### [Exercise directions]
What you print should match the entries exactly, only without the pictures.

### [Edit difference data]
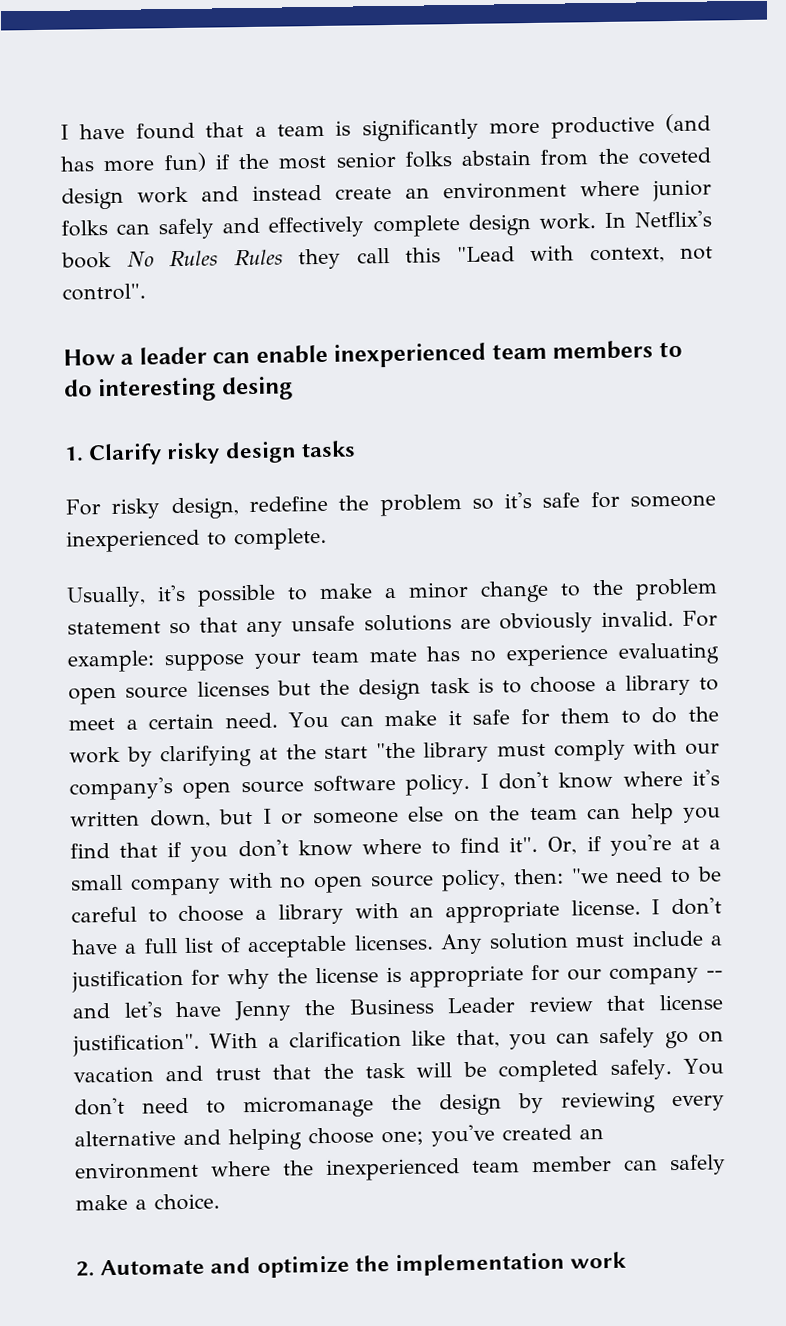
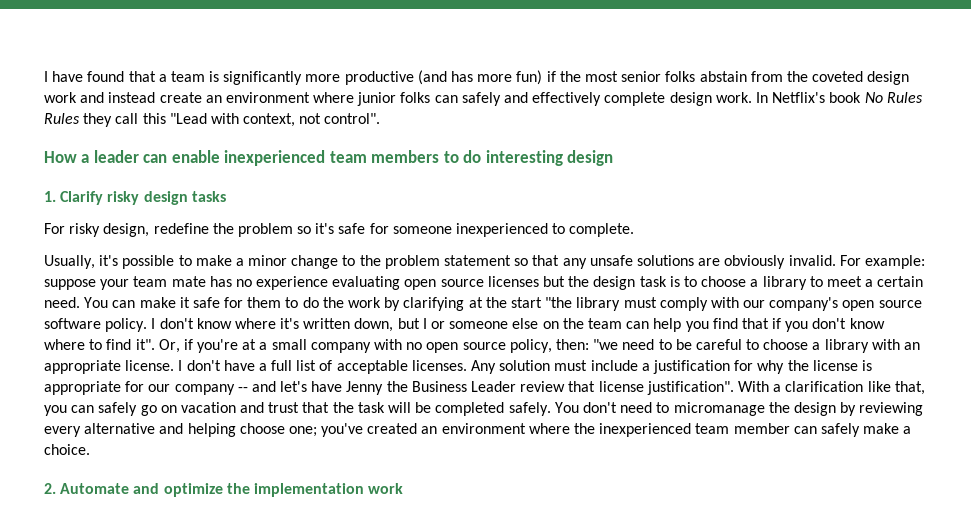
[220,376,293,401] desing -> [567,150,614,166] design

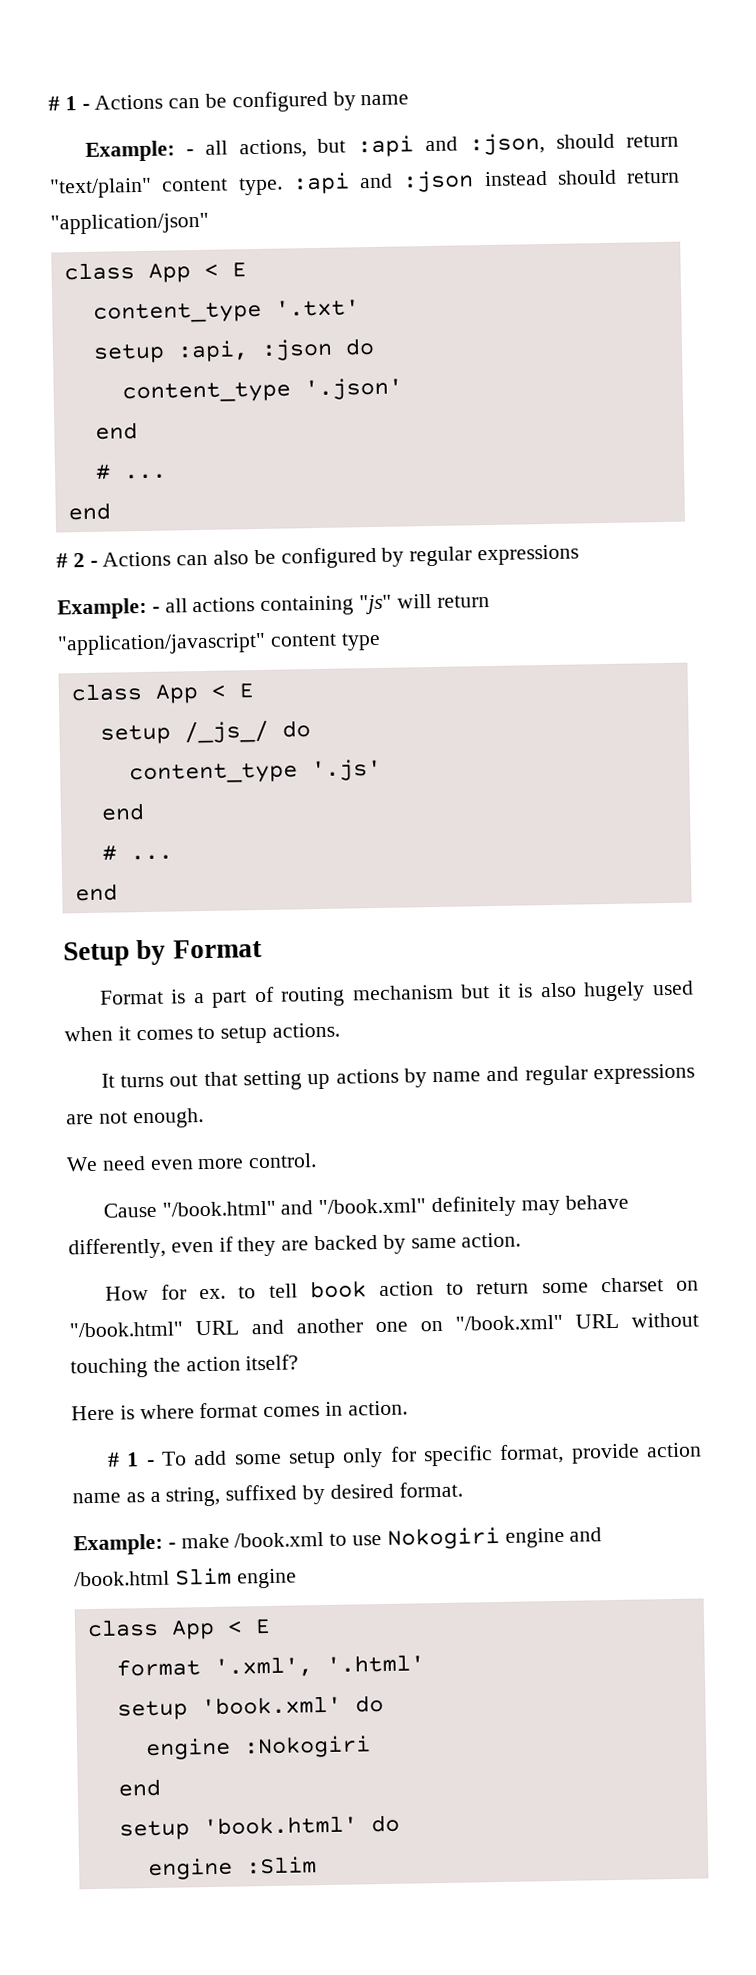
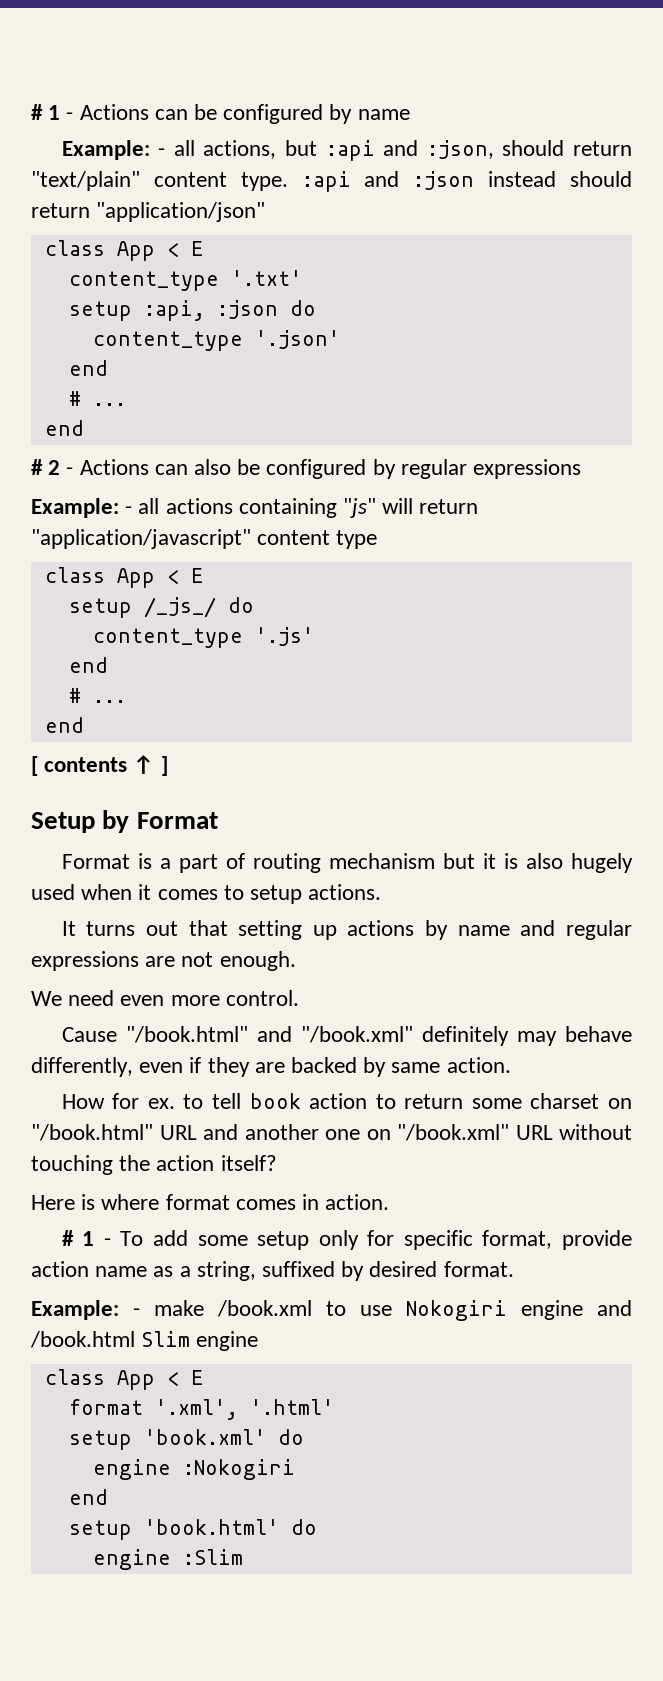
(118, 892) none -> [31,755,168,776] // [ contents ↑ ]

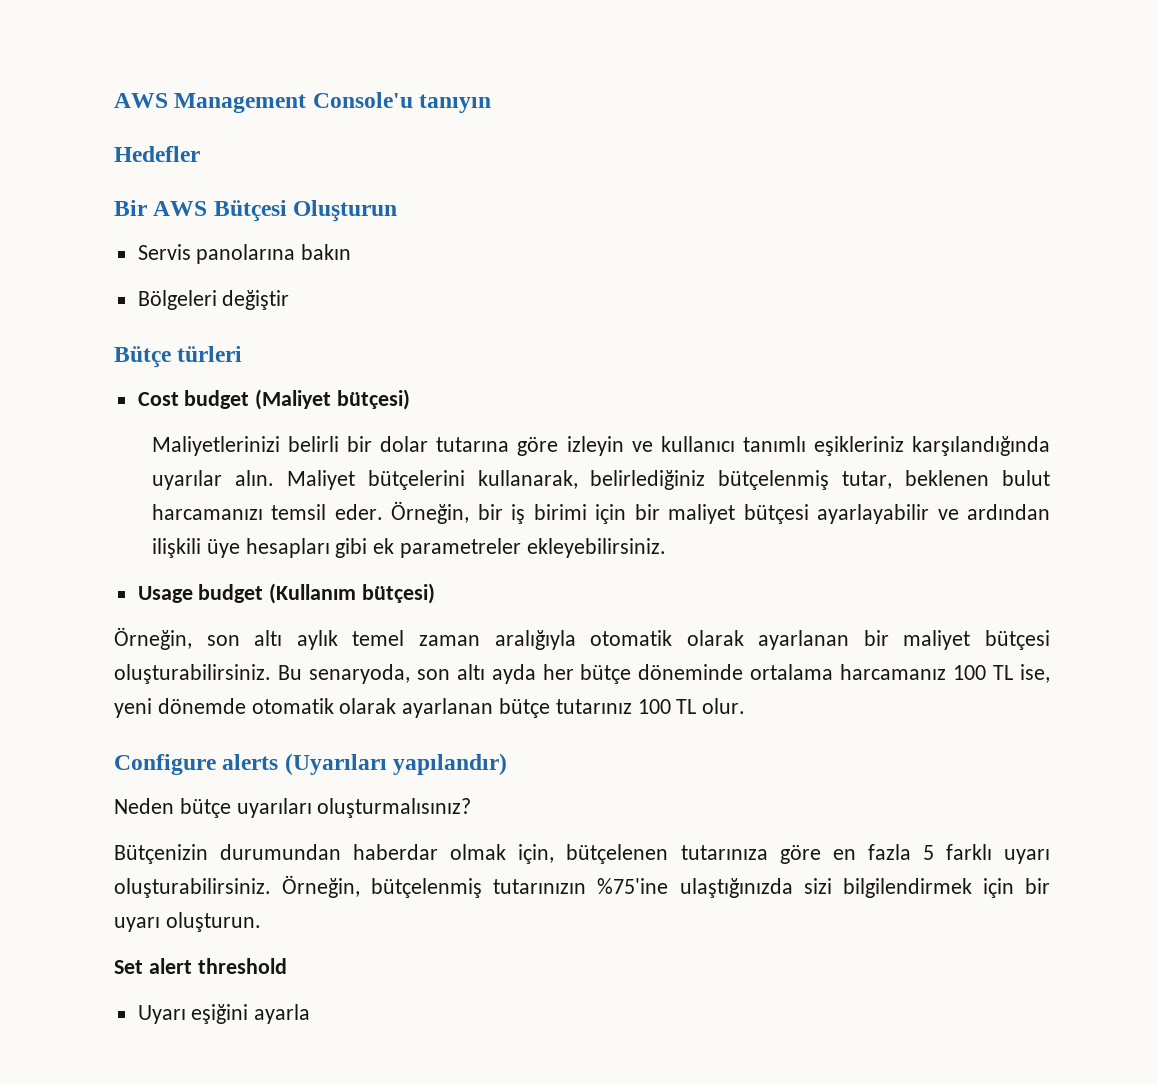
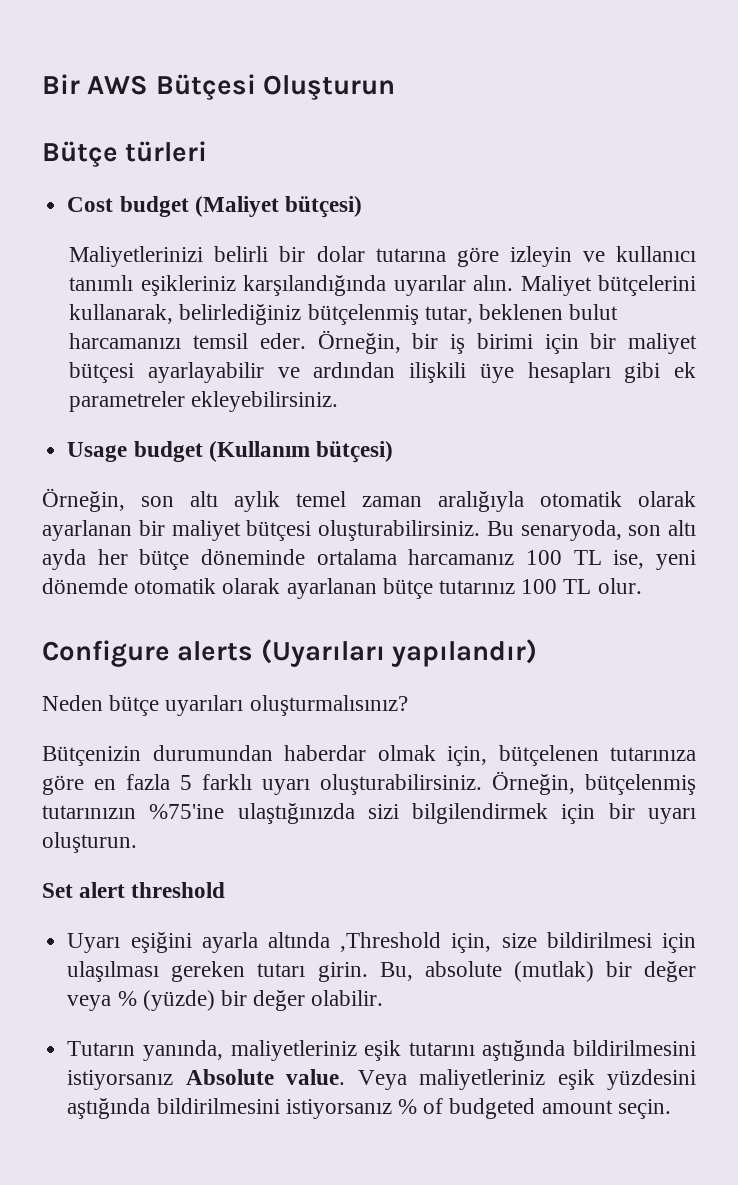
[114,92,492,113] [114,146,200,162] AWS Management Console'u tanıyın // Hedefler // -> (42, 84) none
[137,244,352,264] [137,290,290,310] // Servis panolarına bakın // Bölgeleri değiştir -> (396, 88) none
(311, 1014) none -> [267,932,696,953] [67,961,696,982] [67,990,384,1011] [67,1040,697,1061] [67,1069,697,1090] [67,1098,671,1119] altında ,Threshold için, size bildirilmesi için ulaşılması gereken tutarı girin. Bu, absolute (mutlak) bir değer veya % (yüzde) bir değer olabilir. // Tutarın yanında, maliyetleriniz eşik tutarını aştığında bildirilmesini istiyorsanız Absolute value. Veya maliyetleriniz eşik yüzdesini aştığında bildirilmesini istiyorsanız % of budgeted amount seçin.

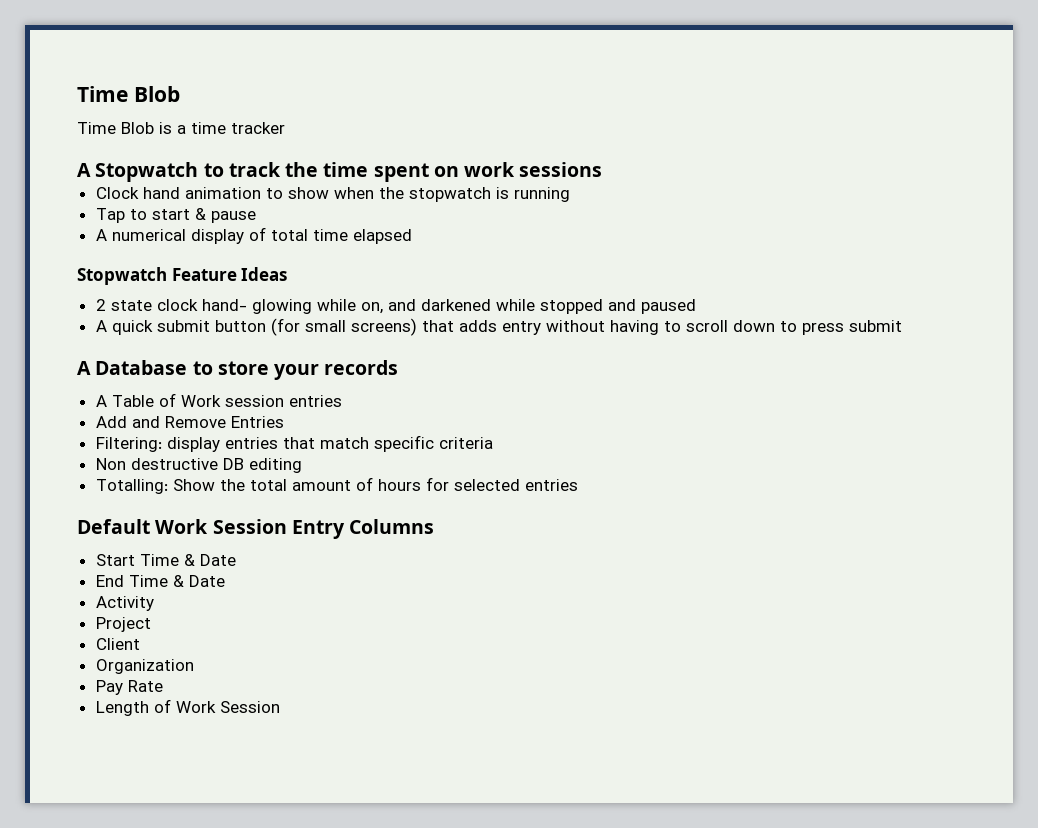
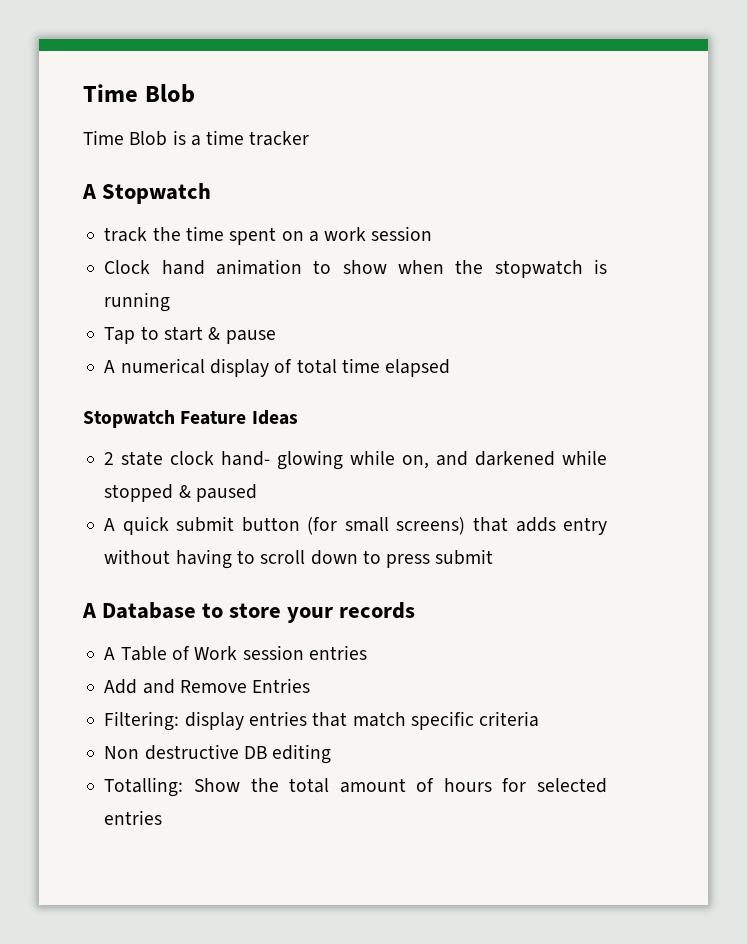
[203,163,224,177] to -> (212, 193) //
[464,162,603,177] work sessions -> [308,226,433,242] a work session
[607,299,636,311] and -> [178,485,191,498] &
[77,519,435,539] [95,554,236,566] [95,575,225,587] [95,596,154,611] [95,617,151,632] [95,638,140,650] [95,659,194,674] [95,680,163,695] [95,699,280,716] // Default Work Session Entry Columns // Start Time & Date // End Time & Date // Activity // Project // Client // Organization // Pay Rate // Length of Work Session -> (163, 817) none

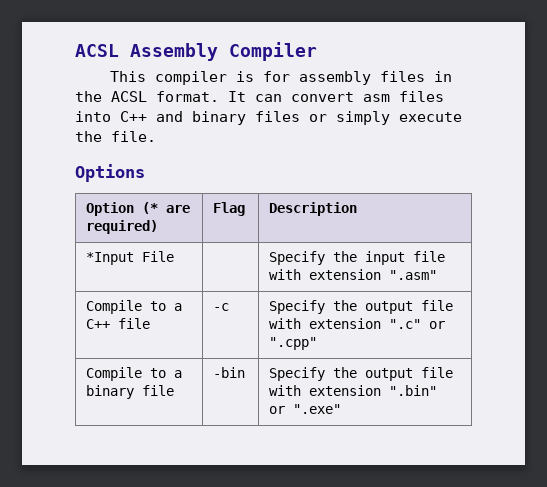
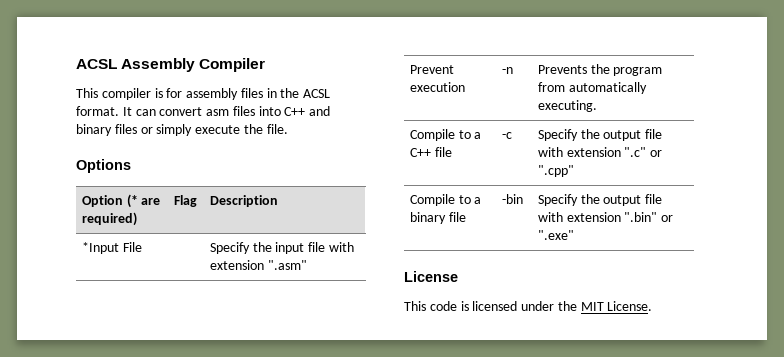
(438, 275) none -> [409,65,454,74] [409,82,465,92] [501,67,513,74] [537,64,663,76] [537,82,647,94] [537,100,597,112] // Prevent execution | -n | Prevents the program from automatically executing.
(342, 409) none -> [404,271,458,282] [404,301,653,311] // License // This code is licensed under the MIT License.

### [Answer box]
[220,376,293,401] desing -> [567,150,614,166] design

(118, 892) none -> [31,755,168,776] // [ contents ↑ ]

[114,92,492,113] [114,146,200,162] AWS Management Console'u tanıyın // Hedefler // -> (42, 84) none
[137,244,352,264] [137,290,290,310] // Servis panolarına bakın // Bölgeleri değiştir -> (396, 88) none
(311, 1014) none -> [267,932,696,953] [67,961,696,982] [67,990,384,1011] [67,1040,697,1061] [67,1069,697,1090] [67,1098,671,1119] altında ,Threshold için, size bildirilmesi için ulaşılması gereken tutarı girin. Bu, absolute (mutlak) bir değer veya % (yüzde) bir değer olabilir. // Tutarın yanında, maliyetleriniz eşik tutarını aştığında bildirilmesini istiyorsanız Absolute value. Veya maliyetleriniz eşik yüzdesini aştığında bildirilmesini istiyorsanız % of budgeted amount seçin.

[203,163,224,177] to -> (212, 193) //
[464,162,603,177] work sessions -> [308,226,433,242] a work session
[607,299,636,311] and -> [178,485,191,498] &
[77,519,435,539] [95,554,236,566] [95,575,225,587] [95,596,154,611] [95,617,151,632] [95,638,140,650] [95,659,194,674] [95,680,163,695] [95,699,280,716] // Default Work Session Entry Columns // Start Time & Date // End Time & Date // Activity // Project // Client // Organization // Pay Rate // Length of Work Session -> (163, 817) none

(438, 275) none -> [409,65,454,74] [409,82,465,92] [501,67,513,74] [537,64,663,76] [537,82,647,94] [537,100,597,112] // Prevent execution | -n | Prevents the program from automatically executing.
(342, 409) none -> [404,271,458,282] [404,301,653,311] // License // This code is licensed under the MIT License.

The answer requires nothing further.